::: Texto fornecido :::

O: Bom dia! Acordei meditando na
percepção que Raul Seixas tornou comum numa de suas músicas... Ah! Eu devia
estar sorrindo e orgulhoso por ter finalmente vencido na vida, mas eu acho isso
uma grande piada e um tanto quanto perigosa. Eu devia estar contente por ter
conseguido tudo o que eu quis mas confesso abestalhado que eu estou
decepcionado. Ah! Mas que sujeito chato sou eu que não acha nada engraçado, macaco,
praia, carro, jornal, tobogã, eu acho tudo isso um saco. É você olhar no
espelho, se sentir um grandessíssimo idiota, saber que é humano, ridículo,
limitado, que só usa dez por cento de sua cabeça animal...
F: Sim, e que tenta quebrar o
tédio, pagando caro, pela milionésima vez, pra poder dar pipoca aos macacos...
O: Alguma sugestão inteligente?
F: Hoje é sábado! Tenta novamente,
pão com mortadela... Imaginal não perdoa, enquanto escovava os dentes, já veio
com o looping de sempre: “A Vida não pode ser só isso”, “Larga o serviço”, “O Viver
é essa bosta”, “Se divorcia”... Mas a observação pega tudo isso, e nada fica,
tudo vai pelo ralo... Só rindo! A estrutura é lazarenta; dela não sai nada bom,
só loopings de delírio dramatizado, sendo que a única coisa que realmente está
ocorrendo é a escovação dos dentes...

::: Informações fornecidas :::

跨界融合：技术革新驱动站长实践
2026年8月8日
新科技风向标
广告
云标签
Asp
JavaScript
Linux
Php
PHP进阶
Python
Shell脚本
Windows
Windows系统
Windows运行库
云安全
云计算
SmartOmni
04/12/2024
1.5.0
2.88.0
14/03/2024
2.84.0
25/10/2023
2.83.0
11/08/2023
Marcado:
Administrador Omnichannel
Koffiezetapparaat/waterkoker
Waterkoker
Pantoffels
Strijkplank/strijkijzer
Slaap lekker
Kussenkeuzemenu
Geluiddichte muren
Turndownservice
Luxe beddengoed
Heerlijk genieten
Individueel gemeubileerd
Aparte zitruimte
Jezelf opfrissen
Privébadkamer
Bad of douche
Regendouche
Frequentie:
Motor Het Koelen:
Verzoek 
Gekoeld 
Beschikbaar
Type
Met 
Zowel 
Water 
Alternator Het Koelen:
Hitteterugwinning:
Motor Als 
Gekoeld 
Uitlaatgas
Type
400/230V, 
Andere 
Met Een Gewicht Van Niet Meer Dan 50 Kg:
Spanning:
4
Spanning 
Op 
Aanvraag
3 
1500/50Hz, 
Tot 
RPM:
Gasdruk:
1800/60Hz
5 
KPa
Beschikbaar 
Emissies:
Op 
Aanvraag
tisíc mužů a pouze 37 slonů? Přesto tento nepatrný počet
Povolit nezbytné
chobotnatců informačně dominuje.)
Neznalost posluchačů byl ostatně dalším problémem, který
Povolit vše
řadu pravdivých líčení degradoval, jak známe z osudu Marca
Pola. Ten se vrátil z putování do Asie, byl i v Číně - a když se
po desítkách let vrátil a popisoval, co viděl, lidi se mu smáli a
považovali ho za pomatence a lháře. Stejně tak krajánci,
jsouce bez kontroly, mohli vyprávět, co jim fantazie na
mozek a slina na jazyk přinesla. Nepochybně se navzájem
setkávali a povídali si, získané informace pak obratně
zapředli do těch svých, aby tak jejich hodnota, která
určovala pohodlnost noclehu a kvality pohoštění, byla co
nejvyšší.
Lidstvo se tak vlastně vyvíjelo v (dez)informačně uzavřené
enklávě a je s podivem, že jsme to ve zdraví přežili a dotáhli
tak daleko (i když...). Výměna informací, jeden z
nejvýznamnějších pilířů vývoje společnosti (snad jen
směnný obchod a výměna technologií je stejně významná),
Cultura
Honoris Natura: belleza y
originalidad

:::

> **Experimente**
Transcreva na íntegra o texto fornecido, sem alterar nenhuma palavra nem a pontuação.

> **Espaço para resposta**
O: Bom dia! Acordei meditando na
percepção que Raul Seixas tornou comum numa de suas músicas... Ah! Eu devia
estar sorrindo e orgulhoso por ter finalmente vencido na vida, mas eu acho isso
uma grande piada e um tanto quanto perigosa. Eu devia estar contente por ter
conseguido tudo o que eu quis mas confesso abestalhado que eu estou
decepcionado. Ah! Mas que sujeito chato sou eu que não acha nada engraçado, macaco,
praia, carro, jornal, tobogã, eu acho tudo isso um saco. É você olhar no
espelho, se sentir um grandessíssimo idiota, saber que é humano, ridículo,
limitado, que só usa dez por cento de sua cabeça animal...
F: Sim, e que tenta quebrar o
tédio, pagando caro, pela milionésima vez, pra poder dar pipoca aos macacos...
O: Alguma sugestão inteligente?
F: Hoje é sábado! Tenta novamente,
pão com mortadela... Imaginal não perdoa, enquanto escovava os dentes, já veio
com o looping de sempre: “A Vida não pode ser só isso”, “Larga o serviço”, “O Viver
é essa bosta”, “Se divorcia”... Mas a observação pega tudo isso, e nada fica,
tudo vai pelo ralo... Só rindo! A estrutura é lazarenta; dela não sai nada bom,
só loopings de delírio dramatizado, sendo que a única coisa que realmente está
ocorrendo é a escovação dos dentes...